Saya memang belum mengenal Scott C Alexander. Saya perhatikan, presentasinya bagus dan formulasi teoritisnya cukup kuat. Ia seorang chair dan organizer juga. Bahasa Arabnya fasih. Ternyata, Scott dari bidang ilmu lain, yaitu Studi Islam dan Teologi. Berbeda dari Sharon. Tapi bidang keilmuan Scott masih dekat dengan studi saya. Meski belum sempat bertegur sapa, di akhir simposium, kami sempat sedikit bincang-bincang.
“Hilman, anda dari Indonesia?” tanya Scott kepada saya. “Apakah anda kenal Syafaatun Al-Mirzanah dari UIN Sunan Kalijaga Jogja?”
“Tentu,” jawab saya. “Dr. Syafaatun adalah dosen saya dulu waktu undergrad,” tambah saya.
“Kalau begitu, anda juga murid saya, bil silsilah!” tegas Scott. “Karena saya gurunya Syafaatun sewaktu di Chicago,” ujarnya sambil tertawa.
Wah, senang sekali dengan info ini. Saya bertemu dengan gurunya guru…

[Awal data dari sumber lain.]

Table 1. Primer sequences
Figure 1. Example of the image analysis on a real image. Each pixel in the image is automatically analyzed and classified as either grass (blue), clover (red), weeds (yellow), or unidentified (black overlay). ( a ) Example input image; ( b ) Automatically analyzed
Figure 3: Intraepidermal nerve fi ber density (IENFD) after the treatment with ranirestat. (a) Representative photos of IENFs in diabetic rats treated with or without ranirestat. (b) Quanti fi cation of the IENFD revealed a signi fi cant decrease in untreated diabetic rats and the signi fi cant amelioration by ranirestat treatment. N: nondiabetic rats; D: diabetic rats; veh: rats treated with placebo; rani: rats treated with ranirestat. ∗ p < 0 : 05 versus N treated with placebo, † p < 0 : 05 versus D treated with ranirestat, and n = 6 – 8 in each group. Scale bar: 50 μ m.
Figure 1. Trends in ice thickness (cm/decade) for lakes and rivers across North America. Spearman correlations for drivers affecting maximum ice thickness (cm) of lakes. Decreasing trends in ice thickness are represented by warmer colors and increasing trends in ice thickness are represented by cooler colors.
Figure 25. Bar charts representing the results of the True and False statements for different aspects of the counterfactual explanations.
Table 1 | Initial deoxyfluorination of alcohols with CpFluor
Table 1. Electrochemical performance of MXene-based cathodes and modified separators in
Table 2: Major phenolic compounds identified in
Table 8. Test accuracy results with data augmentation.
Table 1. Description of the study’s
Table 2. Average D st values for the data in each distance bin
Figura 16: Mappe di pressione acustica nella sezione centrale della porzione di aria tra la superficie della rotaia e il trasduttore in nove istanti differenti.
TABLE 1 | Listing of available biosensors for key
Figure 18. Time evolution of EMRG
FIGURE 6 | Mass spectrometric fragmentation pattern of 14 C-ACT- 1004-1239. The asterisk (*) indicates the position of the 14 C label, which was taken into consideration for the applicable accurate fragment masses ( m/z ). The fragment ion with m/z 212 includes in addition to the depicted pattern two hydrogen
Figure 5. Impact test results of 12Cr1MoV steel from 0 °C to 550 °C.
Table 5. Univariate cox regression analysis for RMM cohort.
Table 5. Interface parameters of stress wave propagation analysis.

Pada sekitar tahun 2004/2005, saat jalan-jalan ke Chicago, saya dan istri saya, Sofia Hilman Latief, serta anak saya, Muhammad Azka Latif, pernah mampir dan numpang menginap di apartemen Mbak Syafaatun di Chicago. Waktu itu, Mbak (Prof Dr) Syafaatun masih kandidat Doktor. Ia adalah produk masa keemasan dari Pesantren Pabelan, yang telah menghasilkan orang-orang hebat, termasuk Dr Siti Ruhaini Dzuhayatin, Yuniyanti Chuzaifah, dan lain-lain.
Akhirnya, semoga guru-guru yang masih semangat ini diberi kesehatan!